医学界新聞

 

連載(27)  南米ボリビアにて……(2)

いまアジアでは-看護職がみたアジア

近藤麻理(兵庫県立看護大・国際地域看護)

E-mail:mari-k@dg7.so-net.ne.jp    


2479号よりつづく

【第27回】ボリビアでの救急救命研修(2)

 南米ボリビアの第2の首都サンタ・クルスには,日本の無償資金援助で建設された公立の「日本病院」があります。この病院は救急救命などの高度医療設備を整えていますが,このような施設は,都市部の私立病院などに偏っていますし,医療を受けられる人もまた限られているのです。この地には,インディヘナ(ケチュア族やマイマラ族)と呼ばれている人たちと,メスティソと呼ばれるインディヘナと白人の混血の人たちが住んでいます。彼らは市場で商売をしていますが,その周りには掘っ立て小屋が立ち並んでおり,貧しい生活をしていることがわかります。

初回は講師の養成に

 今回のPHTLS(病院搬送前救急救命)コースを受講したのは,サンタ・クルスと第3の都市コチャバンバなどの病院に勤務する医師48名でした。そして,参加者の中には日本人によく似た顔立ちの人も多く見られました。PHTLSコースの意義は,救急の現場に真っ先に駆けつける救急隊員や住民に救急救命の技術を広げていくものだと,前回お伝えしました。しかし,このような活動を広げるためには,まずコースの講師を養成することが必要となるため,初回は医師を対象としたようです。
 このPHTLSコースは,サンタ・クルス医師会館を借りて2日間行なわれ,早朝7時半に開始,終了したのは両日ともに夕方の6時を回っていました。

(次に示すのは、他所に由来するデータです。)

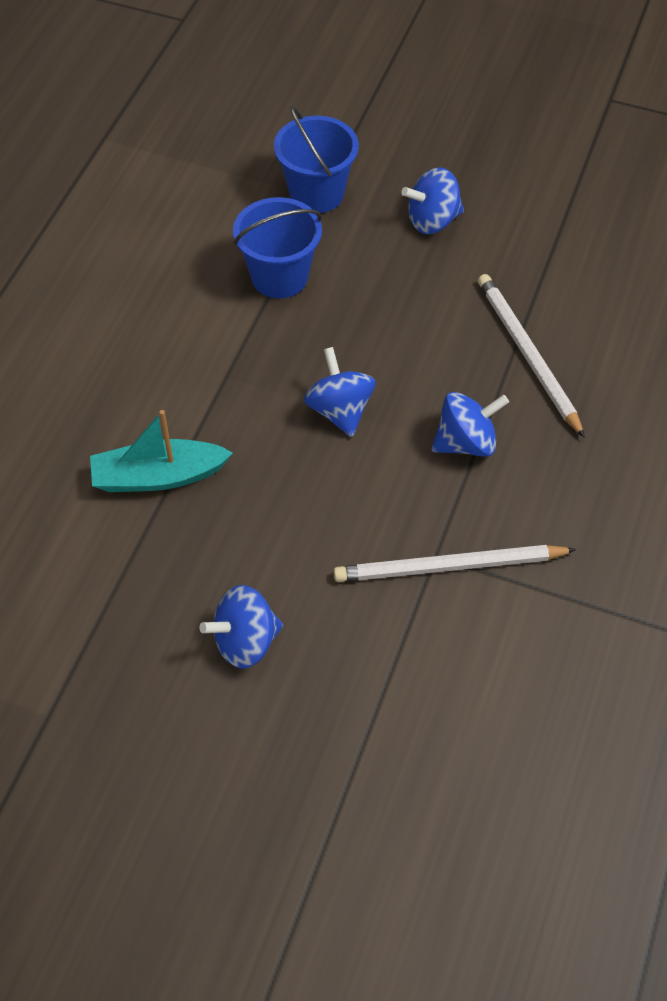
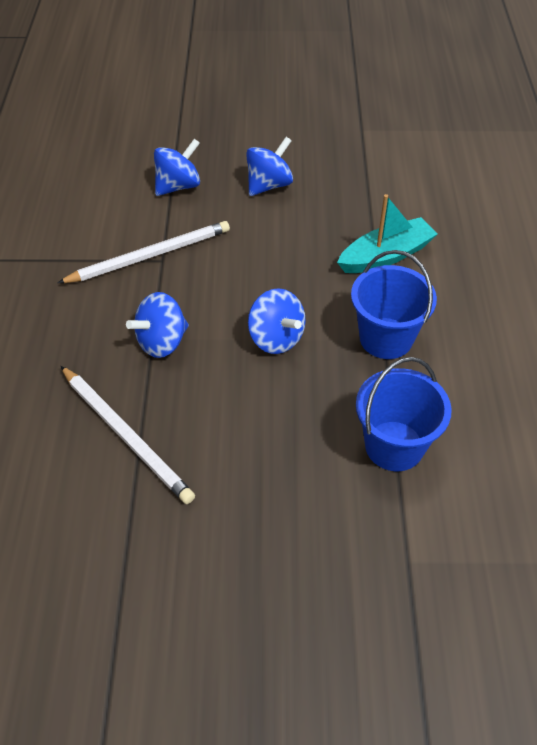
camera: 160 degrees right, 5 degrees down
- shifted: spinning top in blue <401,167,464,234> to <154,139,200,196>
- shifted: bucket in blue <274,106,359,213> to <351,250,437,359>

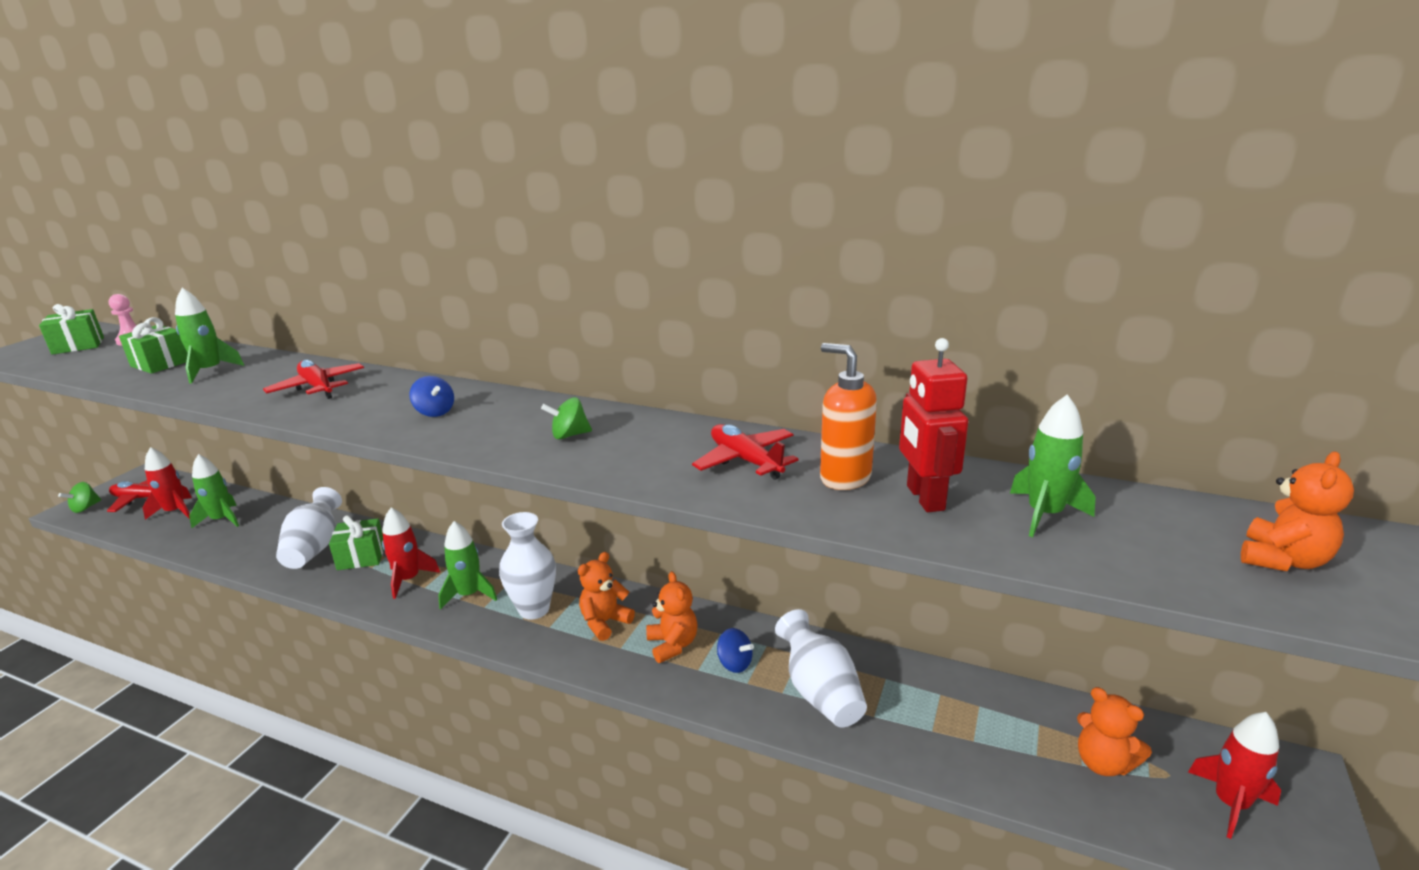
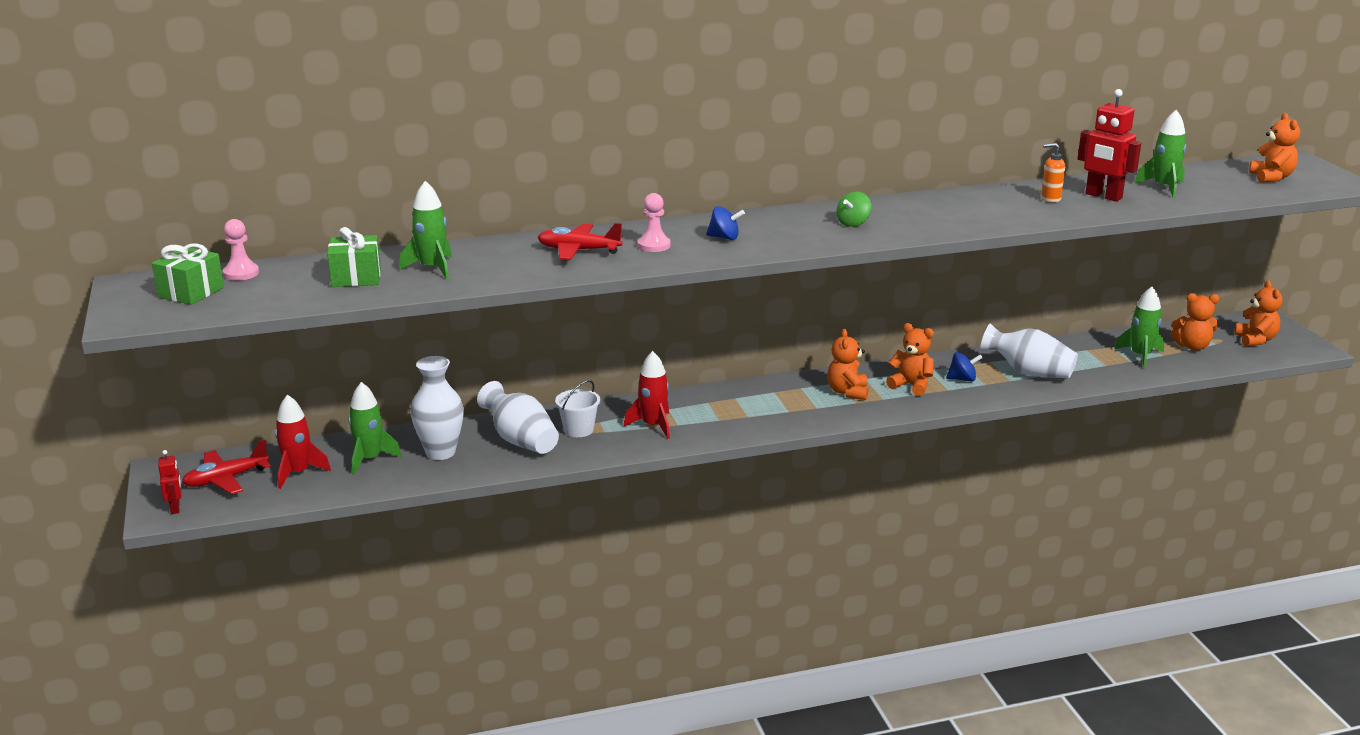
camera: 40 degrees left, 0 degrees up
- swapped: spinning top in green <58,482,101,513> to robot in red <158,450,182,514>
- shifted: vase in white <499,512,556,620> to <410,356,464,460>
- swapped: gift in green <329,515,383,570> to bucket in white <555,380,600,437>
- new: pawn in pink <638,193,671,252>
- scaled: soap dispenser in orange <820,343,877,490> = <1041,143,1065,203> x0.61
- shifted: rocket in green <438,521,497,610> to <1115,286,1164,369>
- swapped: rocket in red <1188,712,1281,839> to teddy bear in orange <1234,281,1282,346>
- gone: plane in red <692,424,798,480>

講義と実技演習の内容は,アメリカのATLS協会が作成した細かなマニュアルに従って実施されていきます。

気管内挿管も実践

 第1日目の朝から,この研修の成果が2日目の最後にわかるよう,プレテストを実施します。最終日にまったく同じ筆記試験と実技試験を行ない,最初の結果と比較すれば,この研修の成果が明らかになるわけです。試験の内容は,救急医療に関する基礎知識,そして事故を起こした自動車からケガ人を救出する実技試験です。これは,4人1組のチームで制限時間内で受講者が行ないます。研修を受ける前の実技試験ですから,いきなり教習所で「自動車を運転してみろ」と言われているようなものです。チームワークも成立していないままにタイムアウトとなり,その場に呆然と立ちつくす姿が目立ちました。もし,これが本当の交通事故の現場だったら……。
 助けたいと強く思う気持ちはあっても,そこに知識や技術が伴わなければ,助かる命も助からないことに,受講者たちは一様にショックを受けるのです。このような強い研修への動機づけが初日にあるために,2日間の苦しい研修にも全員が耐えられるのでしょう。
 具体的な実技演習では,グループごとに事故車からの救出,気管内挿管,頸椎の固定法,乳幼児の固定法などデモンストレーションを講師から受けます。
 例えば,会場の裏庭では交通事故の外傷者救出を想定した準備がされています。自動車の中には,頭部から(血を流したケガ人役が,運転席にうつ伏せになって倒れています。受講者4名は,車のドアをいかにしてこじ開けるかから始まり,正確な判断によるチームワークの動きが車からの搬出時間を短縮していきます。ケガ人役は,体に触れられると迫真の演技で苦しそうな悲鳴をあげています。これは,実技演習であり,演技だとわかっていても,実際の現場以上の緊張感が漂っていました(写真)。
 そして,今回の研修にも組み込まれていた気管内挿管ですが,これについては日本でも議論の多いところです。国によっては法律の違いなどもあるのでしょうが,病院や医療従事者の人数が圧倒的に不足している地域では,とても有用な手段だと言えます。

 

救急救命研修を地域住民にも広げて

 このような救急救命の考え方は,発展途上国や高度医療の恩恵を受けられない地域だけで有用なわけではありません。命を落とす人が1人でも減少するよう,さらに救急救命研修を地域住民にまで広げる意味でも,状況の異なる国々で,形や目的を変えて実践可能だと思うのです。しかしながら,日本では,このような研修は医療従事者にもほとんど知られていないのが現実のようです。
 阪神淡路大震災時に,自らも被災し診療にあたった医師は,「救急医療の原点は市民同士が,生き埋めになっている人を助け出し,心マッサージなどお互いに救助し合う機能を持つことである」(河野博臣:震災診療日誌,岩波書店)と述べ,救急医療の限界とその原点を,私たちに教えてくれています。
 地域で暮らす住民に近づいた医療や看護を考えるうえで,高度医療や救急救命の原点を日本でもしっかり見つめ直さなくてはと,いまさらのように思うのです。